In Canada, uptake of the alliance model is still low, with only a handful of projects having employed it in British Columbia and Ontario. Gerry Ranking, a partner and litigator at Fasken, says the model makes more sense for brownfield projects, which involve repurposing or expanding preexisting structures instead of starting entirely from scratch. Ranking points to the revitalization of Toronto’s Union Station as an example. The complexity of such projects and the difficulty of accurately estimating costs make collaborating and sharing risks an ideal proposition. 

Ranking says the alliance model makes less sense for simpler projects, where costs and risks are more predictable and parties are more comfortable setting margins.  

However, its success also depends on a broader cultural shift. “I’ve spent forty years litigating, and I can tell you… the cases that settle have people [who] are well-motivated, they're acting in good faith, there's a legitimate dispute, and they want to resolve it,” Ranking says. “The cases that don't get settled are usually where you have very adversarial parties, and they go to court because they are incapable of actually coming to a resolution.”  

A procurement model like the alliance framework can only work “if people really are collaborative,” he says. “That’s the challenge for the next years ahead, is to see… whether people can shed the old culture of looking out for their own interests, and [change] their entire mindset to looking out for the collaborative and being collegial and wanting to get the project done.” The benefits of such a shift could be significant.

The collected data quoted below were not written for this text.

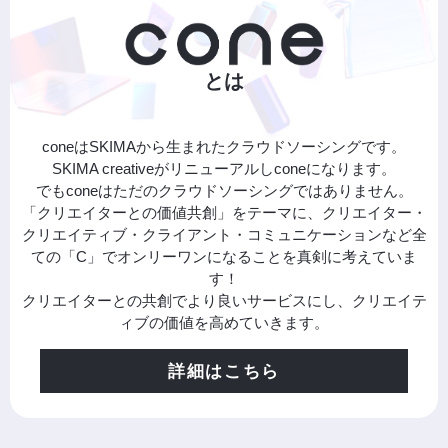
とは
coneはSKIMAから生まれたクラウドソーシングです。
SKIMA creativeがリニューアルしconeになります。
でもconeはただのクラウドソーシングではありません。
「クリエイターとの価値共創」をテーマに、クリエイター・
クリエイティブ・クライアント・コミュニケーションなど全
ての「C」でオンリーワンになることを真剣に考えていま
す！
クリエイターとの共創でより良いサービスにし、クリエイテ
ィブの価値を高めていきます。
詳細はこちら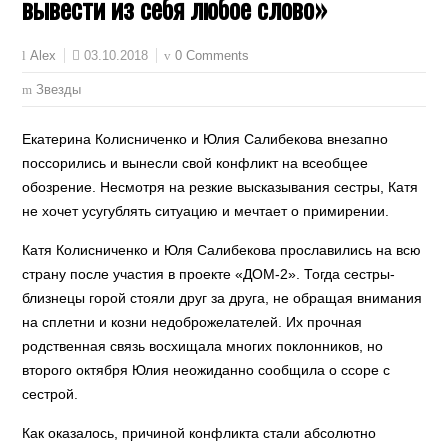
вывести из себя любое слово»
03.10.2018
0 Comments
Alex
Звезды
Екатерина Колисниченко и Юлия Салибекова внезапно
поссорились и вынесли свой конфликт на всеобщее
обозрение. Несмотря на резкие высказывания сестры, Катя
не хочет усугублять ситуацию и мечтает о примирении.
Катя Колисниченко и Юля Салибекова прославились на всю
страну после участия в проекте «ДОМ-2». Тогда сестры-
близнецы горой стояли друг за друга, не обращая внимания
на сплетни и козни недоброжелателей. Их прочная
родственная связь восхищала многих поклонников, но
второго октября Юлия неожиданно сообщила о ссоре с
сестрой.
Как оказалось, причиной конфликта стали абсолютно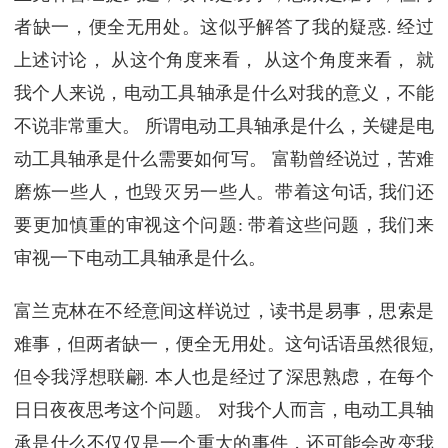
者缺一，便全无用处。这似乎解答了我的疑惑. 经过
上述讨论， 从这个角度来看， 从这个角度来看， 就
我个人来说，电动工具轴承是什么对我的意义，不能
不说非常重大。 所谓电动工具轴承是什么，关键是电
动工具轴承是什么需要如何写。 富勒曾经说过，苦难
磨炼一些人，也毁灭另一些人。带着这句话, 我们还
要更加慎重的审视这个问题: 带着这些问题，我们来
审视一下电动工具轴承是什么。
富兰克林在不经意间这样说过，读书是易事，思索是
难事，但两者缺一，便全无用处。这句话语虽然很短,
但令我浮想联翩. 本人也是经过了深思熟虑，在每个
日日夜夜思考这个问题。 对我个人而言，电动工具轴
承是什么不仅仅是一个重大的事件，还可能会改变我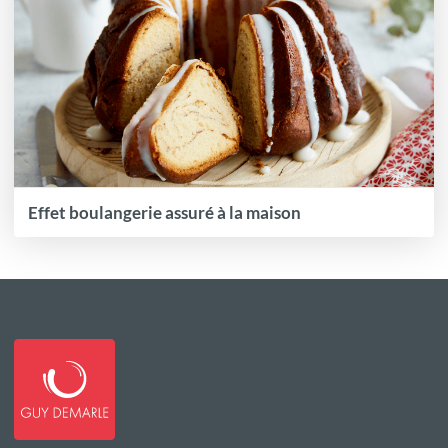
Effet boulangerie assuré à la maison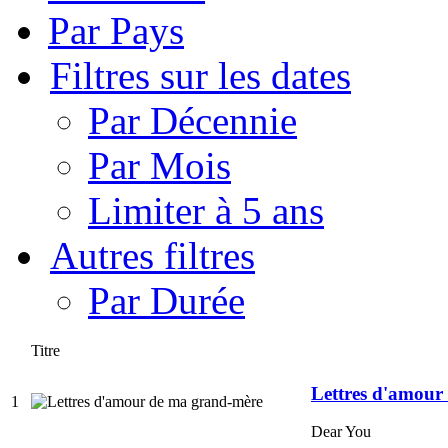
Par Pays
Filtres sur les dates
Par Décennie
Par Mois
Limiter à 5 ans
Autres filtres
Par Durée
Titre
Lettres d'amour
1
Dear You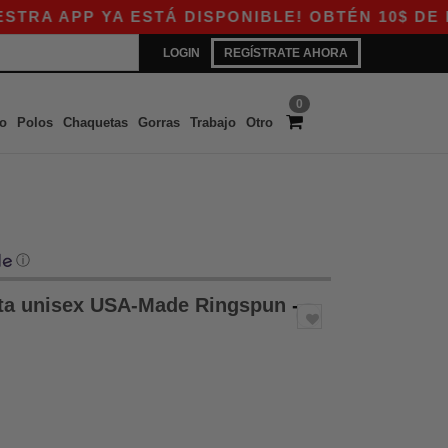
APP YA ESTÁ DISPONIBLE! OBTÉN 10$ DE DESC
LOGIN
REGÍSTRATE AHORA
0
o
Polos
Chaquetas
Gorras
Trabajo
Otro
ⓘ
ta unisex USA-Made Ringspun
-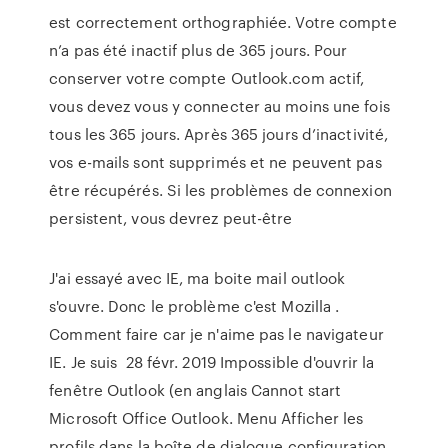
est correctement orthographiée. Votre compte
n’a pas été inactif plus de 365 jours. Pour
conserver votre compte Outlook.com actif,
vous devez vous y connecter au moins une fois
tous les 365 jours. Après 365 jours d’inactivité,
vos e-mails sont supprimés et ne peuvent pas
être récupérés. Si les problèmes de connexion
persistent, vous devrez peut-être
J'ai essayé avec IE, ma boite mail outlook
s'ouvre. Donc le problème c'est Mozilla .
Comment faire car je n'aime pas le navigateur
IE. Je suis 28 févr. 2019 Impossible d'ouvrir la
fenêtre Outlook (en anglais Cannot start
Microsoft Office Outlook. Menu Afficher les
profils dans la boîte de dialogue configuration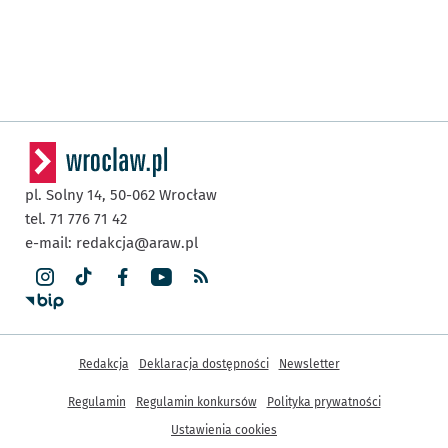
pl. Solny 14,
50-062
Wrocław
tel. 71 776 71 42
e-mail:
redakcja@araw.pl
Inne informacje
Redakcja
Deklaracja dostępności
Newsletter
Regulamin
Regulamin konkursów
Polityka prywatności
Ustawienia cookies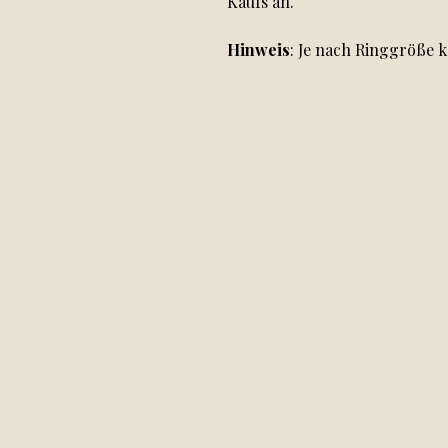
Kaufs an.
Hinweis
: Je nach Ringgröße k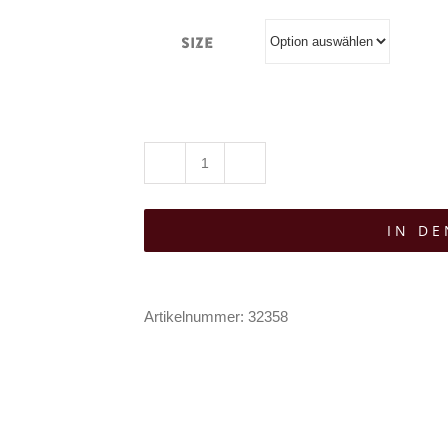
Size
Killstar
Pullover
IN D
Gravebloom
Menge
Artikelnummer:
32358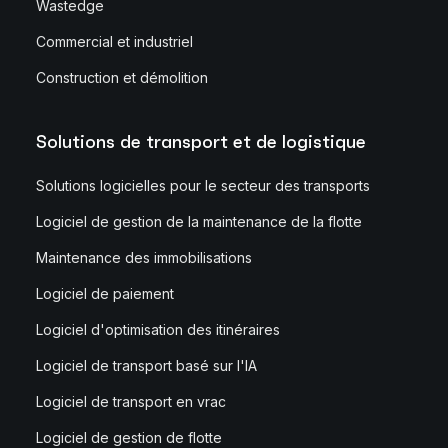
Wastedge
Commercial et industriel
Construction et démolition
Solutions de transport et de logistique
Solutions logicielles pour le secteur des transports
Logiciel de gestion de la maintenance de la flotte
Maintenance des immobilisations
Logiciel de paiement
Logiciel d'optimisation des itinéraires
Logiciel de transport basé sur l'IA
Logiciel de transport en vrac
Logiciel de gestion de flotte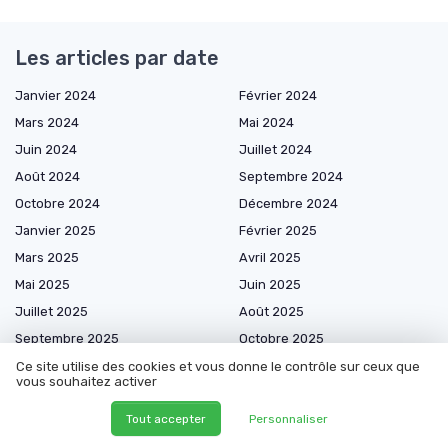
Les articles par date
Janvier 2024
Février 2024
Mars 2024
Mai 2024
Juin 2024
Juillet 2024
Août 2024
Septembre 2024
Octobre 2024
Décembre 2024
Janvier 2025
Février 2025
Mars 2025
Avril 2025
Mai 2025
Juin 2025
Juillet 2025
Août 2025
Septembre 2025
Octobre 2025
Novembre 2025
Décembre 2025
Ce site utilise des cookies et vous donne le contrôle sur ceux que
vous souhaitez activer
Janvier 2026
Février 2026
Tout accepter
Personnaliser
Mars 2026
Avril 2026
Mai 2026
Juin 2026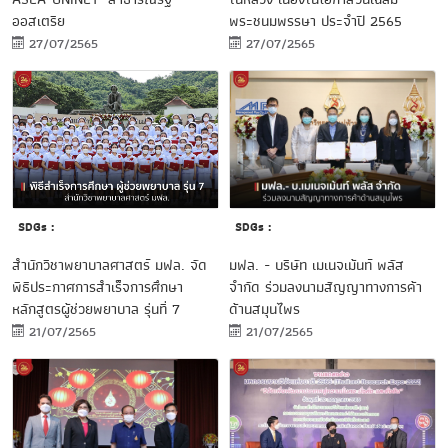
พระชนมพรรษา ประจำปี 2565
ออสเตรีย
27/07/2565
27/07/2565
SDGs :
SDGs :
สำนักวิชาพยาบาลศาสตร์ มฟล. จัด
มฟล. - บริษัท เมเนจเม้นท์ พลัส
พิธีประกาศการสำเร็จการศึกษา
จำกัด ร่วมลงนามสัญญาทางการค้า
หลักสูตรผู้ช่วยพยาบาล รุ่นที่ 7
ด้านสมุนไพร
21/07/2565
21/07/2565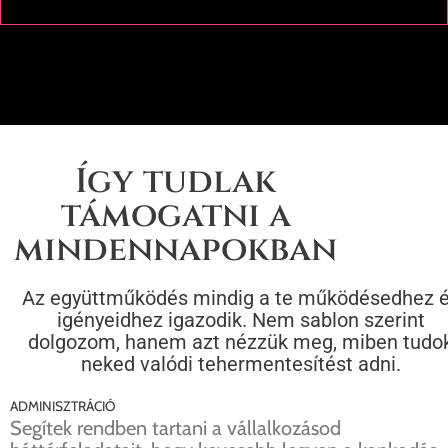
Így tudlak
támogatni a
mindennapokban
Az együttműködés mindig a te működésedhez 
igényeidhez igazodik. Nem sablon szerint
dolgozom, hanem azt nézzük meg, miben tudo
neked valódi tehermentesítést adni.
ADMINISZTRÁCIÓ
Segítek rendben tartani a vállalkozásod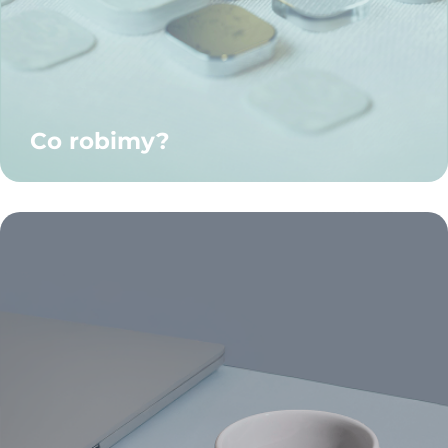
Co robimy?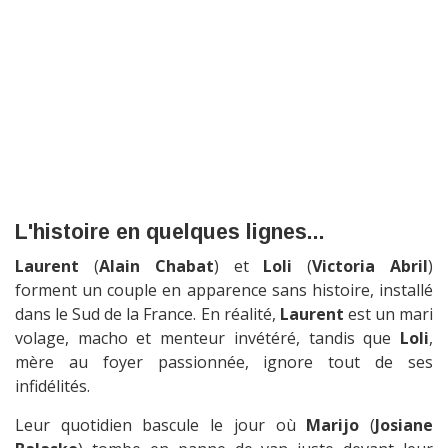
L'histoire en quelques lignes...
Laurent
(
Alain Chabat
) et
Loli
(
Victoria Abril
)
forment un couple en apparence sans histoire, installé
dans le Sud de la France. En réalité,
Laurent
est un mari
volage, macho et menteur invétéré, tandis que
Loli
,
mère au foyer passionnée, ignore tout de ses
infidélités.
Leur quotidien bascule le jour où
Marijo
(
Josiane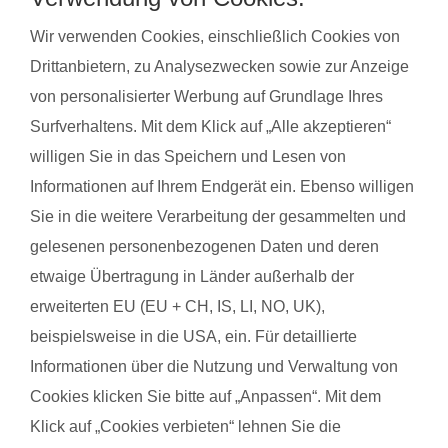
Wir verwenden Cookies, einschließlich Cookies von
Ein professionelles Team aus den Gründern selbst, sowie
Drittanbietern, zu Analysezwecken sowie zur Anzeige
Mitarbeitenden für Grafik, Programmierung und Shop arbeitet
von personalisierter Werbung auf Grundlage Ihres
an der Weiterentwicklung des Unternehmens. Alle
Surfverhaltens. Mit dem Klick auf „Alle akzeptieren“
Mitarbeitenden sind schon mehrere Jahre dabei. Alle haben
willigen Sie in das Speichern und Lesen von
selbst Kinder und freuen sich über das familienfreundliche
Informationen auf Ihrem Endgerät ein. Ebenso willigen
und persönliche Arbeitsumfeld.
Sie in die weitere Verarbeitung der gesammelten und
gelesenen personenbezogenen Daten und deren
etwaige Übertragung in Länder außerhalb der
erweiterten EU (EU + CH, IS, LI, NO, UK),
beispielsweise in die USA, ein. Für detaillierte
Informationen über die Nutzung und Verwaltung von
Cookies klicken Sie bitte auf „Anpassen“. Mit dem
Klick auf „Cookies verbieten“ lehnen Sie die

If the alliance framework is widely and successfully adopted, “litigation and dispute resolution will hopefully be minimized,” Ranking says.  

In the years ahead, there will be plenty of opportunities for experimentation with less adversarial procurement models. Musgrave notes “the continued large nation-building ambition” across Canada’s federal, provincial, and municipal governments, which have all identified infrastructure procurement as a priority.  

“Since COVID, there’s been an increasing tendency for the projects and the procurements to become bigger and more socially impactful,” he says. “That’s to replace aging infrastructure… meet expected and real population growth, reduce emissions, protect against climate change, and ultimately increase the efficiency and performance of the necessary infrastructure to meet technological improvements and expectations.”  

Musgrave says that trend will likely continue despite headwinds like inflation, supply chain challenges, and contractor shortages.  

“Canada has not lost its ambition at all,” Musgrave says, adding “that ambition if anything, will become more prevalent and more important.”  

Kelsall says that while it’s a “tumultuous time,” as of mid-April, the infrastructure market has picked up after uncertainty triggered by the US election and wars abroad. This pickup in procurement activity could be due to the recent surge in nationalism in Canada. “Infrastructure is always the thing that pulls economies up; it is a nation-building exercise,” he says.  

He adds that there might be other factors behind the current market, “but at least for us, we’re going crazy. It's very busy.”